Still worse, the Associated Press reported two days later that a law enforcement source had sent video of the incident to the NFL on April 9, and that a female NFL employee acknowledged — via voice mail — receiving a copy.

The video’s violence paired with the accusation that the NFL may have received the recording — and possibly viewed it — led to widespread calls for Goodell’s ouster amid accusations of a cover-up.

But Mueller’s four-month investigation found no evidence that NFL employees had seen the video before TMZ published it.

Mueller’s team interviewed Goodell, NFL security chief Jeffrey Miller, and over 200 NFL employees — including 188 female employees, contractors, and vendors who entered NFL headquarters on April 9.

Investigators analyzed millions of documents, scoured 400 computers, and placed phone calls to all 938 phone numbers contacted from NFL offices that day, according to the report, which is published at

No female employee said they received a video of the incident from any source. Further, they said they had not even heard rumors of the video’s existence before TMZ aired it.

“We found no evidence that anyone at the NFL had or saw the in-elevator video before it was publicly shown.

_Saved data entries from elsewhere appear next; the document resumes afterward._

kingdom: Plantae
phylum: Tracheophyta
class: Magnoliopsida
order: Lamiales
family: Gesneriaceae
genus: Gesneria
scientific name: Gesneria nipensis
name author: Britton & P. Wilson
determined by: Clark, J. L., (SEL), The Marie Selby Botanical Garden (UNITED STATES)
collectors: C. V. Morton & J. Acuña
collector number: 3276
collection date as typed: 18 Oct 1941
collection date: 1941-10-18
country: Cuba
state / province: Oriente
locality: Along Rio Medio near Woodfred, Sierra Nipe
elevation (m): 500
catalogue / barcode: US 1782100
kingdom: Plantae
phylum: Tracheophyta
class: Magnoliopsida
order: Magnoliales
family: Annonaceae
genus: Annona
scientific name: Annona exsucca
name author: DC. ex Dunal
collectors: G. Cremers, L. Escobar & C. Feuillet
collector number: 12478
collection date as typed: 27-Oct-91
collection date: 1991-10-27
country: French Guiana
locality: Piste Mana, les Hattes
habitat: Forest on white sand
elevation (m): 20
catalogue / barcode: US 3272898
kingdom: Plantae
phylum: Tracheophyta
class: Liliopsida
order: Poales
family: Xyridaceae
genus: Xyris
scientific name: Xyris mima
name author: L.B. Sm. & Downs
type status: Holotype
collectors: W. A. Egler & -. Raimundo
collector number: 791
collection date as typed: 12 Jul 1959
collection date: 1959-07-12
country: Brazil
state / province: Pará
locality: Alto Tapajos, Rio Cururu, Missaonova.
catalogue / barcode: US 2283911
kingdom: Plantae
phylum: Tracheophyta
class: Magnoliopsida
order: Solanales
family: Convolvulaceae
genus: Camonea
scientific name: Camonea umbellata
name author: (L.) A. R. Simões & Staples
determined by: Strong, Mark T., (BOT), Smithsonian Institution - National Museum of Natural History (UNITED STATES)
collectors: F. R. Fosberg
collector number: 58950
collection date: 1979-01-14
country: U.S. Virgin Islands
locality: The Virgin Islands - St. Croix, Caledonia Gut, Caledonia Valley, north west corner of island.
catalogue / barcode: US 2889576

We also found no evidence that a woman at the NFL acknowledged receipt of that video in a voicemail message on April 9, 2014,” Mueller’s report reads.

Analysis of NFL executives’ office phone and cell phone calls — as well as their electronic communications — revealed no evidence of a cover-up either.

“Multiple emails from senior League executives, before and after the video’s public release, are inconsistent with the proposition that those individuals had received or seen the in-elevator video prior to September 8, 2014,” the report reads.

But Mueller’s report does not let Goodell and the NFL completely off the hook.

Mueller concluded that the league should have done a more thorough investigation on its own accord, with or without the video.

“We concluded there was substantial information about the incident – even without the in-elevator video – indicating the need for a more thorough investigation. The NFL should have done more with the information it had, and should have taken additional steps to obtain all available information about the February 15 incident,” the report states.

The league’s investigation consisted mostly of attempting to glean information from the Atlantic City police department and from public sources, the report states.

The league had seen video taken from outside the elevator which showed Rice dragging Palmer. It also had statements from police officers who had seen the video who stated that Rice punched Palmer and rendered her unconscious.

“That information did not provide the graphic detail that the in-elevator video depicted, but it should have put the League on notice that a serious assault had occurred and that it should conduct a more substantial independent investigation,” the report states.

Mueller’s team also found that the NFL did not go far enough to obtain additional information to find out what happened inside the elevator.

“League investigators did not contact any of the police officers who investigated the incident, the Atlantic County Prosecutor’s Office, or the Revel to attempt to obtain or view the in-elevator video or to obtain other information. No one from the League asked Rice or his lawyer whether they would make available for viewing the in-elevator video they received as part of criminal discovery in early April. And, after the initial contacts with the Ravens in the immediate aftermath of the incident, League investigators did not follow up with the Ravens to determine whether the team had additional information.”